Marianito, por fín has puesto tu mega super ensayo.

Ahora no seré yo la única que lo haya leído :)

Mariano Cruz dijo...

No sabes cuando te agradezco haber sido la primera en leerlo...Y ahora la primera en comentar. besos

Anónimo dijo...

No haré comentarios obscenos, que podrían animar tu blog.
:)

Carissa García dijo...

En un cuadro se encierran demasiados enigmas. Jamás podremos interpretar literalmente el concepto plástico, pero la riqueza del arte es la apertura de veredas que nos da al apreciarlo. Buen ensayo, es curioso como Vermeer inventó numerosas historias a partir de una esquina.

Unknown dijo...

Excelente aporte.

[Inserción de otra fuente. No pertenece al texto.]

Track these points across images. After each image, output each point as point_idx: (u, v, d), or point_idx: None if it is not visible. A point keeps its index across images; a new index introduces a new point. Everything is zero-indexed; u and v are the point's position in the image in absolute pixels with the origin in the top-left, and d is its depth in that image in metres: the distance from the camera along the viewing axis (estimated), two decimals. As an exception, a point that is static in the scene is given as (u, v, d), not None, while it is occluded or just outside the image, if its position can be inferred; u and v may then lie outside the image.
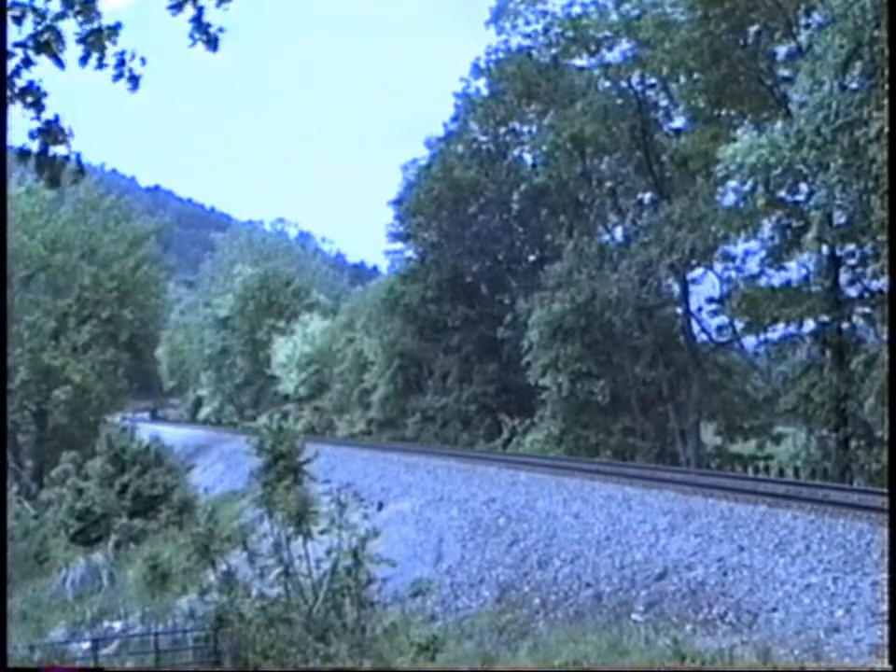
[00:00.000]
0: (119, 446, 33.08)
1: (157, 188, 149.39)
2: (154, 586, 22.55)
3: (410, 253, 47.22)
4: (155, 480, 32.21)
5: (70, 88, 6.49)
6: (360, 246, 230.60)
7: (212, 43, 6.83)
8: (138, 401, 76.13)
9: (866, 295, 26.01)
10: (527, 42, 37.44)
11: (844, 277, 26.62)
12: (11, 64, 6.35)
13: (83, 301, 52.66)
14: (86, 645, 17.83)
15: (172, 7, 6.72)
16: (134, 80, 6.72)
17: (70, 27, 6.54)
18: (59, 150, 6.51)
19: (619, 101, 34.52)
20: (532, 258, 44.34)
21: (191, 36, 6.79)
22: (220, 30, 6.84)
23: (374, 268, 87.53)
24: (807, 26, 25.33)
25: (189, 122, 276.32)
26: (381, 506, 25.19)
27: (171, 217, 71.74)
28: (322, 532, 15.68)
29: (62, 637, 19.76)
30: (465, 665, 13.97)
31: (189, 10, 6.74)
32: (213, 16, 6.79)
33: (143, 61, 6.70)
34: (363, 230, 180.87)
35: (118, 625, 20.52)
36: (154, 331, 66.65)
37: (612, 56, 34.98)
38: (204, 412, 73.32)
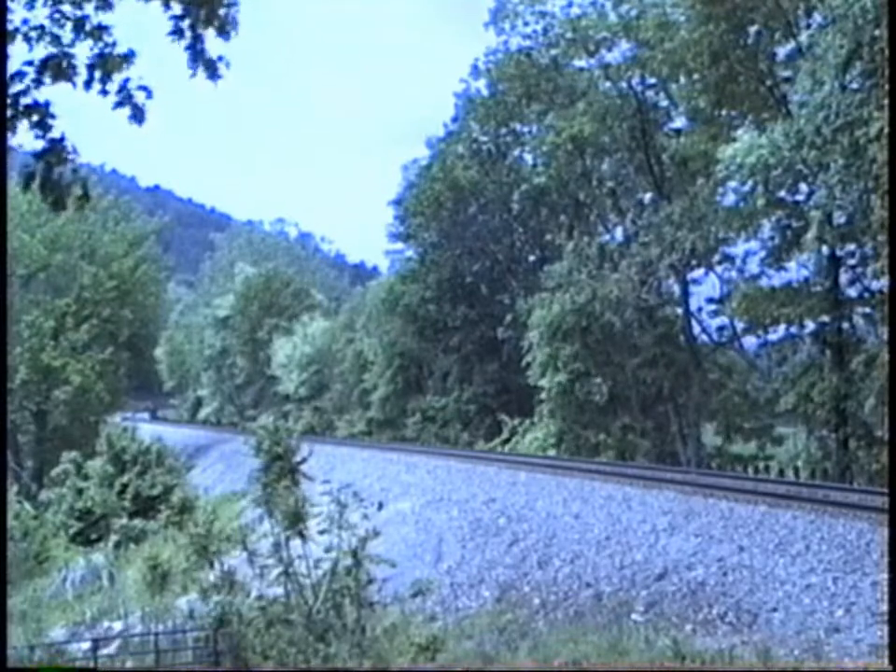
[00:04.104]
0: (120, 446, 33.09)
1: (157, 188, 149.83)
2: (154, 586, 22.54)
3: (410, 253, 47.33)
4: (155, 480, 32.22)
5: (69, 87, 6.36)
6: (360, 246, 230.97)
7: (211, 70, 6.59)
8: (138, 401, 76.21)
9: (866, 295, 25.98)
10: (527, 43, 37.44)
11: (844, 277, 26.58)
12: (22, 85, 6.16)
13: (83, 300, 52.72)
14: (86, 645, 17.79)
15: (172, 34, 6.52)
16: (138, 112, 6.42)
17: (82, 50, 6.36)
18: (63, 171, 6.29)
19: (619, 101, 34.49)
20: (532, 258, 44.33)
21: (191, 66, 6.55)
22: (220, 58, 6.63)
23: (374, 268, 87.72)
24: (808, 26, 25.33)
25: (189, 122, 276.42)
26: (381, 506, 25.00)
27: (171, 217, 71.61)
28: (322, 532, 15.64)
29: (62, 637, 19.72)
30: (465, 664, 13.96)
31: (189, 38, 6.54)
32: (213, 43, 6.60)
33: (148, 93, 6.43)
34: (363, 230, 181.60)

Si asumimos la posibilidad que la carta fuese de amor o no, la belleza del análisis consiste en descubrir la historia oculta de muchas de las pinturas de Vermeer.

Mariano Cruz dijo...

Carissa: esta frase tuya me estimula a ahondar en este asunto: "Vermeer inventó numerosas historias a partir de una esquina."

Anónimo dijo...

Estoy de acuerdo tambien con Carissa. Pero siempre tiene que haber una persona como tu, Mariano, que nos lo haga ver y nos haga sentir seres invisibles cuando contemplamos una obra como esta.